Public health emergencies require profound and swift action at scale with limited resources, often on the basis of incomplete information and frequently under rapidly evolving circumstances. While donations of physical goods, personnel, financial aids and some other forms of emergency-triggered sharing go back millennia, data sharing is a relatively new facet of public health emergency responses. As our societies become ever more digital and globally connected, the profile of data is growing in many ways, and with it the potential impact of policies and practices around sharing and safeguarding data.
The SciDataCon website states that “the most significant contemporary research challenges—and in particular those reaching across traditional disciplines—cannot be properly addressed without paying attention to issues relating to data”.
With this contribution, I propose to present a range of contemporary research challenges related to major public health emergencies from around the globe and to highlight how the sharing or safeguarding of data and digital infrastructure affected the respective responses, particularly in ways that do not easily map to traditional disciplines.
The underlying project is conducted by way of open notebook science that can be followed and contributed to via https://github.com/Daniel-Mietchen/datascience/blob/master/emergency-response.md.
The talk itself will be given on the basis of https://github.com/Daniel-Mietchen/talks/blob/master/SciDataCon2016.md, which will be continuously expanded until the event takes place, and possibly thereafter.
The author works as a contractor for the National Institutes of Health, including on issues around data sharing in public health emergencies.
The following reviewer comments were transmitted to me on July 3 in response to the original submission. As I was on vacation at the time, I did not have time to incorporate them into the final conference paper (which was due on July 10, i.e. two months before the talk). I will take care of that in the coming weeks. In the meantime, I am including here a few quick responses to these comments.
The paper has delve into important topic of data sharing in public health. But the paper should also provide further explanation about some of the challenges that are identified and possible solutions for data sharing. If the solution is not available, at least explaining the problem and how it is affecting the targetted sector will be helpful.
Yes, the talk will provide further detail. Will check how the session is going to be documented, and provide the information accordingly. As it happens, a paper with a very similar focus has since appeared (Make Data Sharing Routine to Prepare for Public Health Emergencies), which provides some of the further details requested in this reviewer's comment.
This paper discusses an important issue of data sharing in public health emergencies.

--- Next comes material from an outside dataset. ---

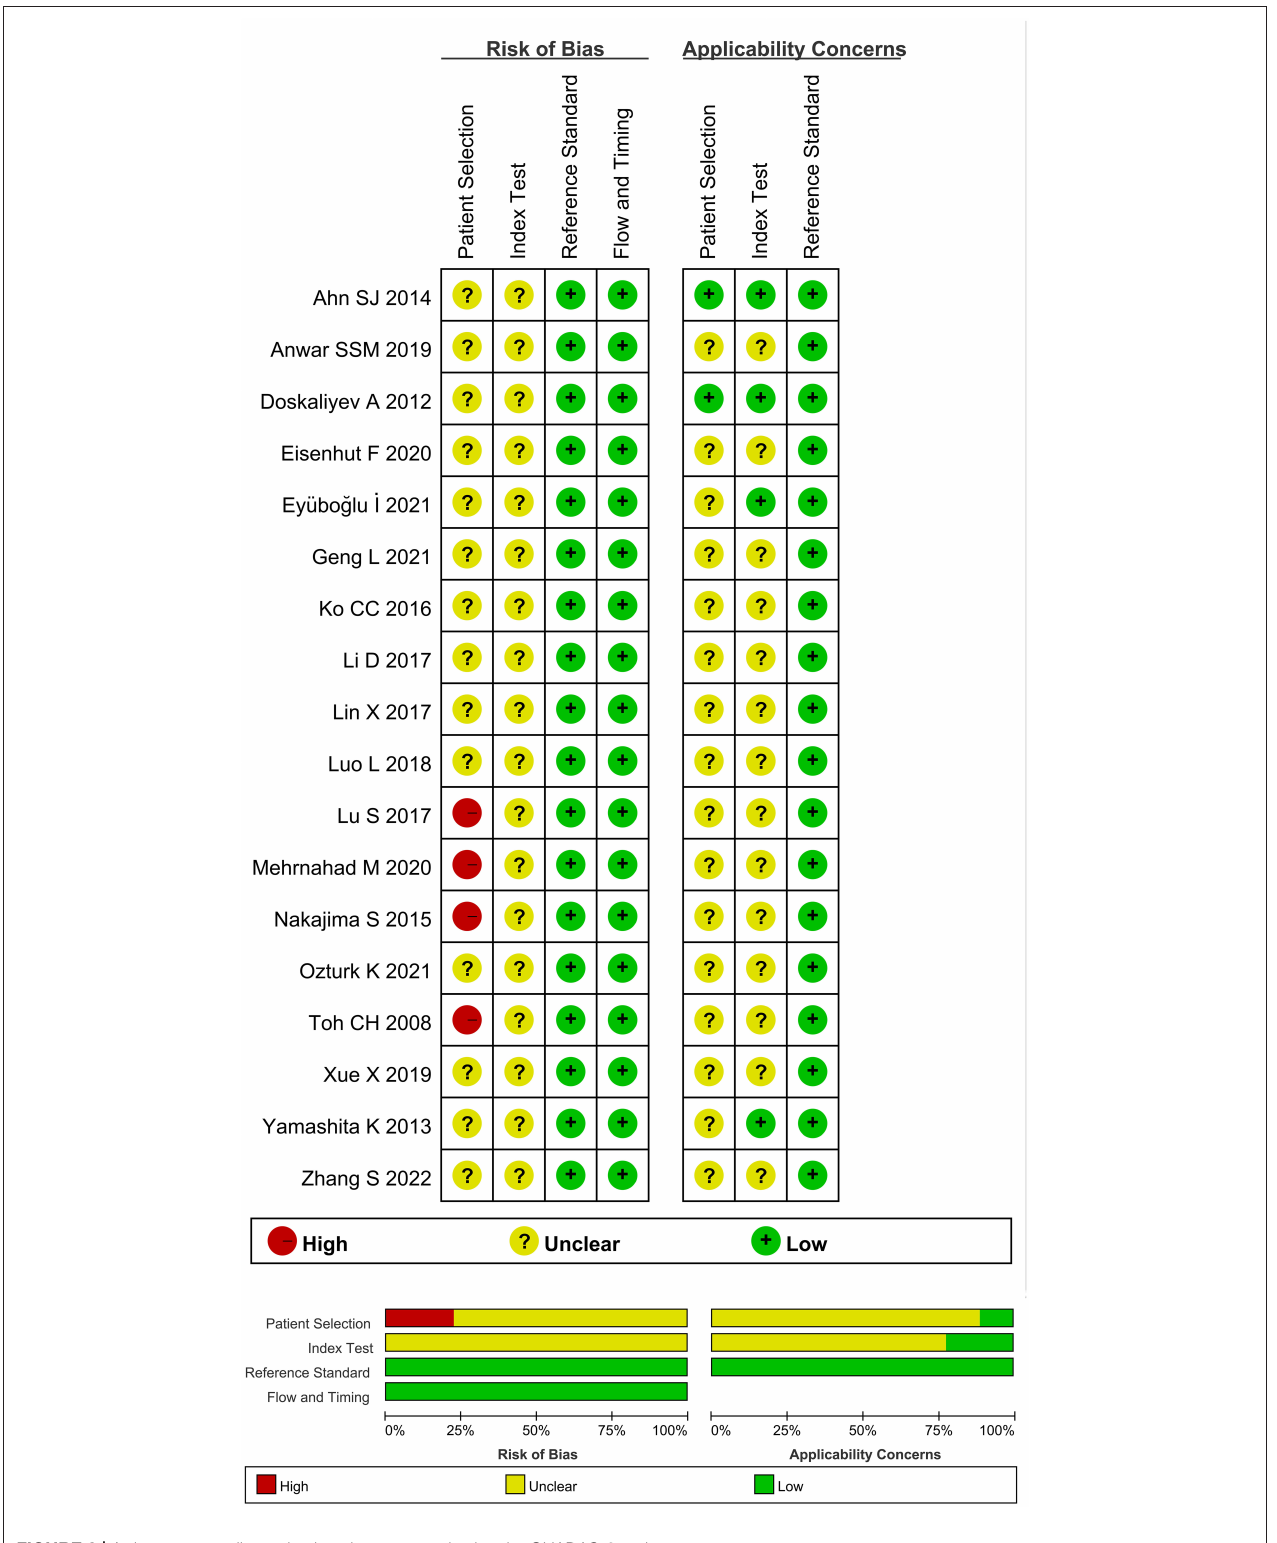
Frontiers in Neurology |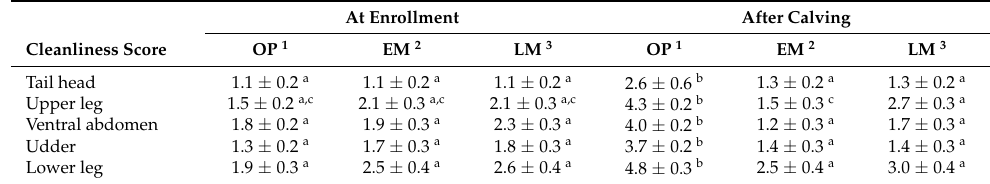
Table 4. Effect of housing treatment on cow cleanliness scores (LSM and SE) at enrollment of the study (3 weeks before to calving) and after calving (day 0) ( n : 13 per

The abstract, however, is not properly written, and there is no specific substance with regard to the approach or methodology taken in this paper. This needs to be improved.
I have changed the abstract slightly. Not sure yet what to write in terms of methodology — so far, it has been little more than just taking notes of relevant activities in the framework of the Zika response or as I saw them flow by in the news or in the literature. One of the purposes of the talk would be to get in contact with others who actually do research on such topics (so far, I haven't, but I am interested).
This submission will discuss use cases for sharing data during public health disasters. If this will be a lightening talk for Session 93, then this seems appropriate to the session as this talk will address data sharing requirements in emergency situations. The information needs to be more clearly and robustly presented.
Yes, I will try to make it more clear and more robust, and I like lightning talks. On the other hand, I have enough material to fill the 10 min allocated to my part of the session.